Problem requirements → Carry on the physiotherapy passage below, picking up after its final sentence.

Reading passage →

There are three grades of ankle sprains. Grade 1 ankle sprains are light injuries that usually allow the return to sport in 2-3 weeks. Grade 2 sprains involve greater injury to the ligament and can take up to 4-6 weeks to allow a full return to sport. Grade 3 sprains are more severe and often involve full tearing of the ligament and possible bone fracture.
Physiotherapy can help with postural problems. Physiotherapists are trained to assess and treat a wide range of conditions that affect the musculoskeletal system, including posture. They can help identify the underlying cause of a person’s postural problem and develop a personalized treatment plan that may include exercises, stretches, manual therapy, and education on proper posture. This can help to improve posture, reduce pain, and prevent further issues from developing.
At Human Integrated Performance, our Pelvic Floor Physiotherapy sessions typically last between 30 and 60 minutes. During your session, our physiotherapists will assess your pelvic floor strength and evaluate any issues that may be causing pain or dysfunction. Then they will create a customized treatment plan designed specifically for you. This plan may include exercises, manual therapy techniques, and breathing strategies to help you improve your performance and prevent injury.
Physiotherapists and chiropractors both work in the field of physical healthcare, but their approaches and areas of focus differ. Physiotherapists, or physical therapists, are trained to diagnose and treat a wide range of conditions affecting the musculoskeletal system, using techniques such as exercises, stretches, and various physical therapies to improve mobility, reduce pain, and prevent or recover from injuries, surgeries, or chronic conditions. On the other hand, chiropractors primarily focus on the diagnosis and treatment of disorders related to the spine and the nervous system, often employing spinal manipulations or adjustments to relieve pain and improve function. Chiropractic care tends to focus more on structural alignment, while physiotherapy often encompasses a broader range of treatment methods aimed at rehabilitating and improving physical function.
Shoulder impingement is a chronic compression injury to the soft-tissue structures of the shoulder joint. When you move your arm overhead, the space between your humerus (arm bone) and the acromion (pointy end) of your shoulder blade shrinks, and the tendons running through that area from your rotator cuff can get irritated. Normally, this temporary compression does not lead to any injury, but consistently repeating overhead motions can lead to irritation and pain. If left untreated, the constant compression of the structures in the shoulder joint can lead to more debilitating effects and chronic shoulder pain.
It’s crucial to follow your physiotherapist’s recommendations regarding the duration and frequency of your sessions. The decision to conclude therapy should be based on your progress, therapeutic goals, and in consultation with your physiotherapist. Prematurely discontinuing can lead to incomplete recovery or potential relapse. Always discuss your feelings, progress, and any concerns with your therapist to determine the best course of action for your unique situation.

Dataset content →

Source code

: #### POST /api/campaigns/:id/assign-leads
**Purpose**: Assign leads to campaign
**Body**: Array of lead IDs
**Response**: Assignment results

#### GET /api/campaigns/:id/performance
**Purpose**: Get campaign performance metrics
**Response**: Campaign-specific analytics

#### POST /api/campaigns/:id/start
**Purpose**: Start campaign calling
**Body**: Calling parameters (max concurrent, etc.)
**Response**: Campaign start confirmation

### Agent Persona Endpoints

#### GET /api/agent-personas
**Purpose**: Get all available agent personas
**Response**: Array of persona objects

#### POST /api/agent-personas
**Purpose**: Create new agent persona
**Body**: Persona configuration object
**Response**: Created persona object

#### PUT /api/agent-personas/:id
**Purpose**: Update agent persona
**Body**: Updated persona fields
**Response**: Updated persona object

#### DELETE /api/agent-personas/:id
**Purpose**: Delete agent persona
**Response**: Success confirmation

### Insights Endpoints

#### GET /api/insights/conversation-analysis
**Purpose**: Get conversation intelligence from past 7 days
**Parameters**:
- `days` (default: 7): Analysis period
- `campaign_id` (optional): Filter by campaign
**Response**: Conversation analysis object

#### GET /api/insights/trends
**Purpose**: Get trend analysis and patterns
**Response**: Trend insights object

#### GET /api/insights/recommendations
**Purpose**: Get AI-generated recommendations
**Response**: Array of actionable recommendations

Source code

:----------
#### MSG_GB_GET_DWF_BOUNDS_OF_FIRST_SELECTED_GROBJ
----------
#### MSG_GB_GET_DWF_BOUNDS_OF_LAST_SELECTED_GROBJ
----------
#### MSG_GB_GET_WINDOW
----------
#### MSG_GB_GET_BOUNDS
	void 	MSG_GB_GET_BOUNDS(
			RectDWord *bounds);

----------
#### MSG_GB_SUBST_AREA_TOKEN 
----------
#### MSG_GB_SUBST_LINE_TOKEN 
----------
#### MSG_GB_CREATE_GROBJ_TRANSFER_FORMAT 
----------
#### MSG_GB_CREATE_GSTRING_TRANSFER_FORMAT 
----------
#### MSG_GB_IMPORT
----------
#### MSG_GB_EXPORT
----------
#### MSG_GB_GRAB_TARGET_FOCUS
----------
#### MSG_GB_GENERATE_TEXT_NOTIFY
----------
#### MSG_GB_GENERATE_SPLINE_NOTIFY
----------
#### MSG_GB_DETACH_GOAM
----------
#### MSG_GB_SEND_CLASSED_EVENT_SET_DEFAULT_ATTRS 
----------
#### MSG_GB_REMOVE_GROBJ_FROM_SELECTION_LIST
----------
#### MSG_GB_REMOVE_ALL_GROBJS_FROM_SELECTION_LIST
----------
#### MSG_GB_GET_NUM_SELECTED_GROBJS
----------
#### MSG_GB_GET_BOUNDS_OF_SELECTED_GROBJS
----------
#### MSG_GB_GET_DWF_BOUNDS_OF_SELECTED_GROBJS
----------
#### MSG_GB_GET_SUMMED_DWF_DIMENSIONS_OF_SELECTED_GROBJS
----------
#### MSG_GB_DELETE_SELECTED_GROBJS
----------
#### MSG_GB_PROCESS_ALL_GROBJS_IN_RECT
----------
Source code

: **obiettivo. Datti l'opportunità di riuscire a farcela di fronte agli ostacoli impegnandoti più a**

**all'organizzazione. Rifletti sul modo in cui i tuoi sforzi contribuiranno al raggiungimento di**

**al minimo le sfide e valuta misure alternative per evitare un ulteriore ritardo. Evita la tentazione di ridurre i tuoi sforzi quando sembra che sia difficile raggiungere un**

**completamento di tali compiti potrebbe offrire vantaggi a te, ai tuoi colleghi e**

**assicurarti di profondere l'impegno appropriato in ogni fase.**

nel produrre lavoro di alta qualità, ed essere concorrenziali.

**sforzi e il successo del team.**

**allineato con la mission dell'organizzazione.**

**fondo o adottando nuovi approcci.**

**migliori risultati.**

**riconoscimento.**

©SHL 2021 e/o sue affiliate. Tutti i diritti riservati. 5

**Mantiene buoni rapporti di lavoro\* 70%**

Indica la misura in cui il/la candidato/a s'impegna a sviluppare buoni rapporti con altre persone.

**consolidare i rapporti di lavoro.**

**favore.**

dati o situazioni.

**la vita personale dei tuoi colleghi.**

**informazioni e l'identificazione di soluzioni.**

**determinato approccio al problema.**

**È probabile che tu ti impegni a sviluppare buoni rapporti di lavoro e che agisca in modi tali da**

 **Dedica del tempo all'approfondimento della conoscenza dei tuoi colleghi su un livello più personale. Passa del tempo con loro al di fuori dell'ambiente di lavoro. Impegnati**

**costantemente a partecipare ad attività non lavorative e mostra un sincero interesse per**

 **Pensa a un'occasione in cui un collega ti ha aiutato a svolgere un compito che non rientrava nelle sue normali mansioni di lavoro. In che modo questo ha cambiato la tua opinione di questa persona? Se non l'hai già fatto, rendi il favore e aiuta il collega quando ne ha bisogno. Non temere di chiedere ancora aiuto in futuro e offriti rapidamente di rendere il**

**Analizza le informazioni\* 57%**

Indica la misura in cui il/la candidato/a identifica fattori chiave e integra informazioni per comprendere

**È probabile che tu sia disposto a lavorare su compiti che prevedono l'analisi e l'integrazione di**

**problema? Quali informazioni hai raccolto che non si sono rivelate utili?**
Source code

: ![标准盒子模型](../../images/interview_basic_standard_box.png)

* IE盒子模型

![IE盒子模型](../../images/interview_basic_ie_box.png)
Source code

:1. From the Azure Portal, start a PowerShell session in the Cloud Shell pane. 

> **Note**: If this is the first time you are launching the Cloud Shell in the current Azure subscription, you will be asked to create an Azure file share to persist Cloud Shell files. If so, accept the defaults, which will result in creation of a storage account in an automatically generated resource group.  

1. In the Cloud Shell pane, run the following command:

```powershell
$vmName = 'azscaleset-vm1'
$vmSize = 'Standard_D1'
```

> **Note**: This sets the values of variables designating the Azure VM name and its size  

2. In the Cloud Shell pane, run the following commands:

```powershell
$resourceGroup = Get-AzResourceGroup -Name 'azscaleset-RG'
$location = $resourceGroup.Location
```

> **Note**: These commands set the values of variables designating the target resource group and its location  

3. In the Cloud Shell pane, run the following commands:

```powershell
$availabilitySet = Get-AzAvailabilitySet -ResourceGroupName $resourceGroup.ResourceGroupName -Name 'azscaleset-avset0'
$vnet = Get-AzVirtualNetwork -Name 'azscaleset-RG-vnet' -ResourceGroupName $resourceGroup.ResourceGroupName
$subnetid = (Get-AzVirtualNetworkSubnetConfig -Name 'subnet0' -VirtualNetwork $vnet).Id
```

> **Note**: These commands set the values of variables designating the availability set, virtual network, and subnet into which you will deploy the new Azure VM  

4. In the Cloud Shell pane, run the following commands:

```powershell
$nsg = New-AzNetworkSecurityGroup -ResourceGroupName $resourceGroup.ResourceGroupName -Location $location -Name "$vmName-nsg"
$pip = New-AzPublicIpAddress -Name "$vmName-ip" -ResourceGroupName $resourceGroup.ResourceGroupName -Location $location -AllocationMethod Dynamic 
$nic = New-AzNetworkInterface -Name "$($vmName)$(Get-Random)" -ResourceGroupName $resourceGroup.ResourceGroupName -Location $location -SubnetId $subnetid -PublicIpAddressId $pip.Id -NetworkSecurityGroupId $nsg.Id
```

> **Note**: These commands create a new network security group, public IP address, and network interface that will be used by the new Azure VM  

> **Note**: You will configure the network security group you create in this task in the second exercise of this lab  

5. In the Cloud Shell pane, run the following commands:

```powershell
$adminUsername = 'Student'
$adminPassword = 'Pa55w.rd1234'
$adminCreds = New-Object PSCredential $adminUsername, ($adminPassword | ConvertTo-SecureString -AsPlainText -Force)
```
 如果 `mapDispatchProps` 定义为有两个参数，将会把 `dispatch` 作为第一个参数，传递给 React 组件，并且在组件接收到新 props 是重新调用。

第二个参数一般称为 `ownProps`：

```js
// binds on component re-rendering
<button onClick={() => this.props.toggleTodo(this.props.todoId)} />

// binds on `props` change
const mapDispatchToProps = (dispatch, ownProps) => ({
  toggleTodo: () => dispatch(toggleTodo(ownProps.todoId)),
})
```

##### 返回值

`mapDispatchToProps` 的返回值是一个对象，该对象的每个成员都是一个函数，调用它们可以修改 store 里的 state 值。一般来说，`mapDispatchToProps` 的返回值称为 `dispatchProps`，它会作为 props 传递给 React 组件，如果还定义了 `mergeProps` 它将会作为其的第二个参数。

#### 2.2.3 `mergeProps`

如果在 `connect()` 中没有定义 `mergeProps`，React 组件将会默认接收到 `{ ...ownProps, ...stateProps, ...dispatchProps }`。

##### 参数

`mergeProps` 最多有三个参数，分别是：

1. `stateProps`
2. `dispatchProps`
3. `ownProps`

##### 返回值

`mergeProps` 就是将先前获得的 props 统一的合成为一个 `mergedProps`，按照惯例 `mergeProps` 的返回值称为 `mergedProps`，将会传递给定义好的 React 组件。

Exercise result →
Physiotherapy plays a crucial role in managing Parkinson’s disease. The aim is to help patients maintain their physical abilities, independence, and quality of life. Physiotherapists may design exercise programs to improve strength, balance, and coordination, and work with patients on practical tasks such as walking and speaking. They may also educate patients and their families about the disease and its effects. Physiotherapy is a key component of a comprehensive approach to managing Parkinson’s disease.
Yes, physiotherapy can help prevent sports injuries by assessing movement patterns, identifying areas of weakness or imbalance, and prescribing exercises and strategies to improve strength, flexibility, and biomechanics. Additionally, physiotherapists can provide education on injury prevention techniques and proper training practices.
Pelvic floor therapy can benefit individuals of all genders and ages who are experiencing pelvic floor dysfunction or related conditions. This can include individuals who have given birth, experienced trauma, undergone surgery, have urinary or bowel issues, pelvic pain, sexual dysfunction, or are looking to optimize their pelvic health and function.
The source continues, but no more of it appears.